Play the major scales in one position without shifting positions. The object is to play within a four to five fret span without using open strings. There are four directions for this exercise: up, down, alternating up/down, and alternating down/up.

This is more of a quasi-classical guitar passage where the right-hand fingers do the work (Ex. 5). Specifically, it’s a pedal-point exercise where one note stays the same while other notes are moving. It really works up alternate picking technique with the triplet part.

Ex. 6 is one I would play before a performance. When I started performing on Broadway, I realized the involvement and demand of the right hand. Fast picking is determined by tremolo technique, so I wrote a tremolo part on a G minor arpeggio leading up to a Bach excerpt (1st violin Sonata BWV 1001 Presto).

Ex. 7 is all about pentatonic quintuplets. Notice that for each starting note of the five-note group, the pick direction will be the opposite from the previous one. It sounds amazing when played fast, a la Eric Johnson.

Perhaps the chromatic scale is already everyone’s go-to warm-up. However, Ex. 8 utilizes open strings combined with fretted notes in the first position, which is a challenge. This may be on par with something out of Mel Bay Book 1, but try playing it fast and clean.
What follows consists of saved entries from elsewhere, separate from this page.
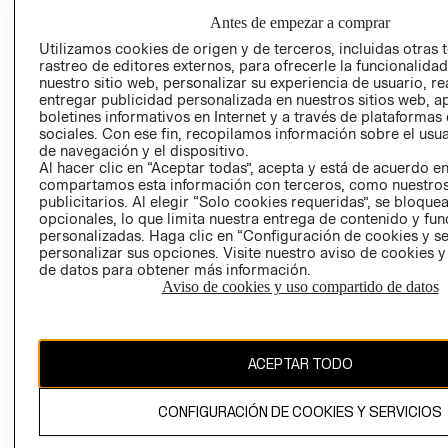
GIFT CARD
Antes de empezar a comprar
AVISO DE
Utilizamos cookies de origen y de terceros, incluidas otras 
COOKIES
rastreo de editores externos, para ofrecerle la funcionalid
nuestro sitio web, personalizar su experiencia de usuario, rea
LIBRO DE
entregar publicidad personalizada en nuestros sitios web, a
RECLAMACIO
boletines informativos en Internet y a través de plataformas
sociales. Con ese fin, recopilamos información sobre el usua
de navegación y el dispositivo.
Al hacer clic en “Aceptar todas”, acepta y está de acuerdo e
compartamos esta información con terceros, como nuestros
publicitarios. Al elegir “Solo cookies requeridas”, se bloque
opcionales, lo que limita nuestra entrega de contenido y fu
personalizadas. Haga clic en “Configuración de cookies y se
Ecuador ($)
personalizar sus opciones. Visite nuestro aviso de cookies 
de datos para obtener más información.
Aviso de cookies y uso compartido de datos
CAMBIAR REGIÓN
ACEPTAR TODO
El contenido de esta página web está protegido por copyright y es
propiedad de H&M Hennes & Mauritz AB.
CONFIGURACIÓN DE COOKIES Y SERVICIOS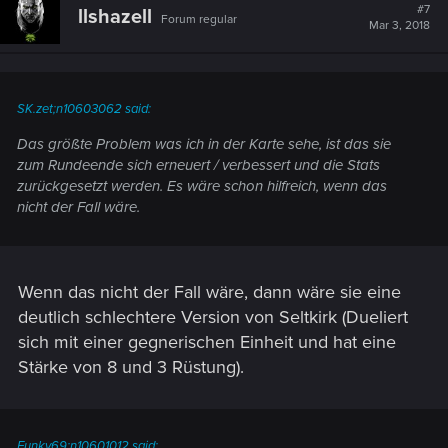
#7
llshazell
Forum regular
Mar 3, 2018
SK.zet;n10603062 said:
Das größte Problem was ich in der Karte sehe, ist das sie
zum Rundeende sich erneuert / verbessert und die Stats
zurückgesetzt werden. Es wäre schon hilfreich, wenn das
nicht der Fall wäre.
Wenn das nicht der Fall wäre, dann wäre sie eine
deutlich schlechtere Version von Seltkirk (Dueliert
sich mit einer gegnerischen Einheit und hat eine
Stärke von 8 und 3 Rüstung).
Funky69;n10601012 said: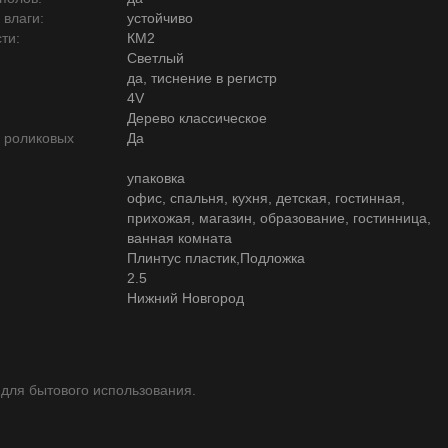
 влаги:
устойчиво
ти:
КМ2
Светлый
да, тиснение в регистр
4V
Дерево классическое
ю роликовых
Да
упаковка
офис, спальня, кухня, детская, гостинная,
прихожая, магазин, образование, гостинница,
ванная комната
Плинтус пластик,Подложка
2.5
Нижний Новгород
 для бытового использования.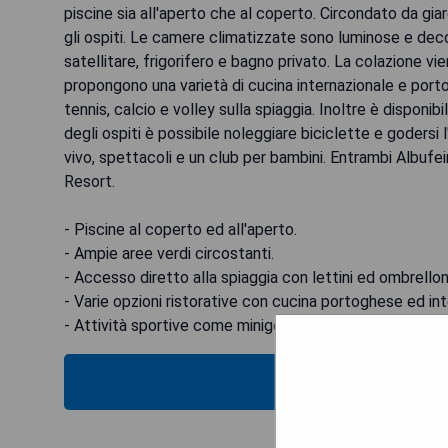
piscine sia all'aperto che al coperto. Circondato da giardi
gli ospiti. Le camere climatizzate sono luminose e dec
satellitare, frigorifero e bagno privato. La colazione vie
propongono una varietà di cucina internazionale e porto
tennis, calcio e volley sulla spiaggia. Inoltre è disponi
degli ospiti è possibile noleggiare biciclette e godersi 
vivo, spettacoli e un club per bambini. Entrambi Albufei
Resort.
- Piscine al coperto ed all'aperto.
- Ampie aree verdi circostanti.
- Accesso diretto alla spiaggia con lettini ed ombrelloni
- Varie opzioni ristorative con cucina portoghese ed int
- Attività sportive come minigolf, tennis e calcio disponi
VEDI IL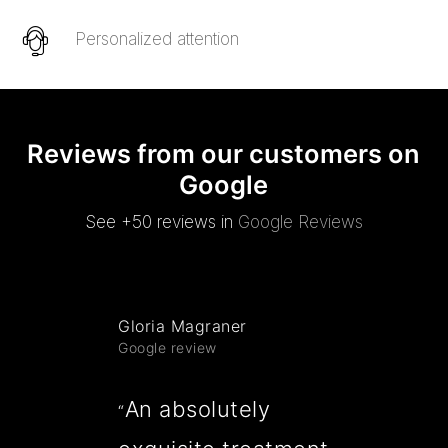
Personalized attention
Reviews from our customers on
Google
See +50 reviews in
Google Reviews
Gloria Magraner
Google review
t
An absolutely
“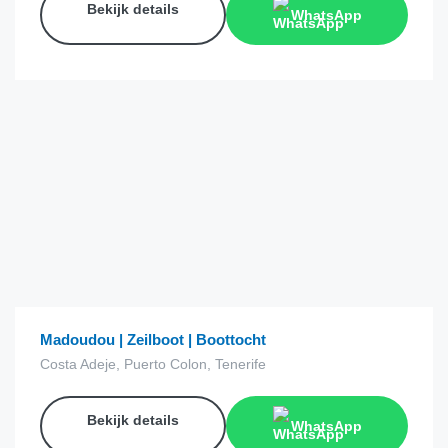
Bekijk details
WhatsApp
€
40.00
van
Madoudou | Zeilboot | Boottocht
Costa Adeje, Puerto Colon, Tenerife
Bekijk details
WhatsApp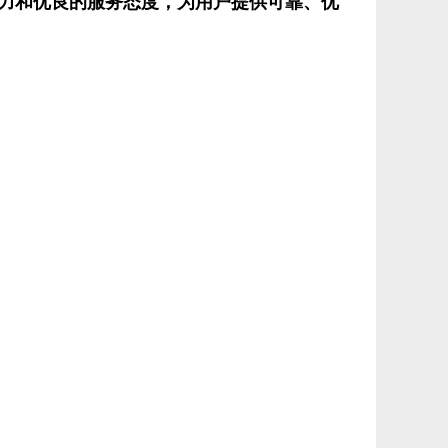
力和优良的服务态度，为用户提供可靠、优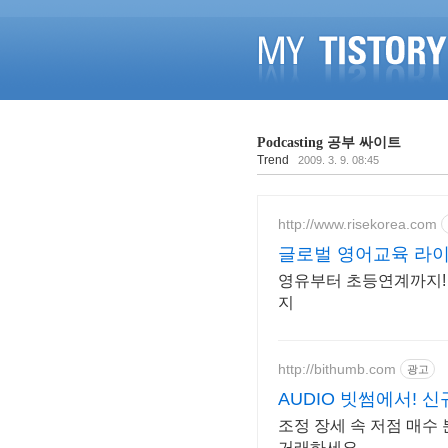
Podcasting 공부 싸이트
Trend
2009. 3. 9. 08:45
http://www.risekorea.com
글로벌 영어교육 라
영유부터 초등연계까지!
지
http://bithumb.com
광고
AUDIO 빗썸에서! 신
조정 장세 속 저점 매수
거래하세요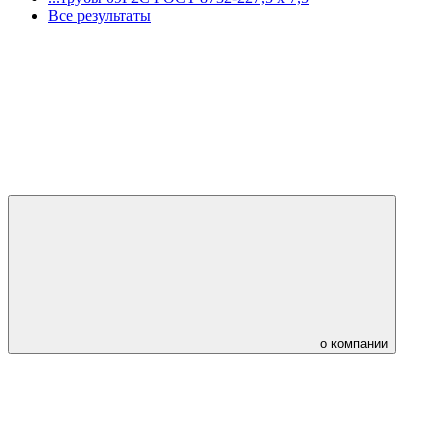
Все результаты
о компании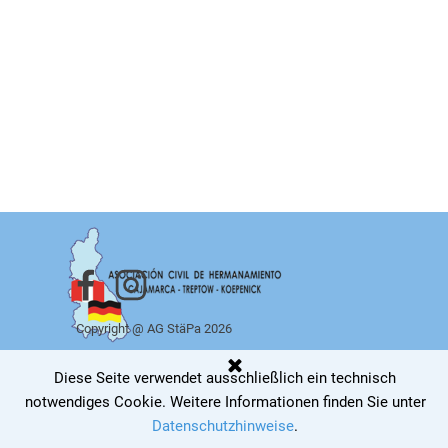
Copyright @ AG StäPa 2026
Zurück zum Seiteninhalt
Diese Seite verwendet ausschließlich ein technisch
notwendiges Cookie
.
Weitere Informationen finden Sie unter
Datenschutzhinweise
.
To play modern ideas on guitar, you have to know sweep picking. Since sweeping uses different musculature, it will feel odd or different at first. Start off slowly with triplets, then take the same note pattern and play 16th-notes followed by quintuplets. Ex. 9 aids in both picking and rhythmic control.

Ex. 10 breaks out of narrow, scale-step intervals and branches off into wider intervals, like 4ths, 5ths, 6ths, and 7ths. The techniques involve string skipping and a plethora of different shapes. Practicing intervals is an excellent ear training exercise and should be done daily—like taking vitamins.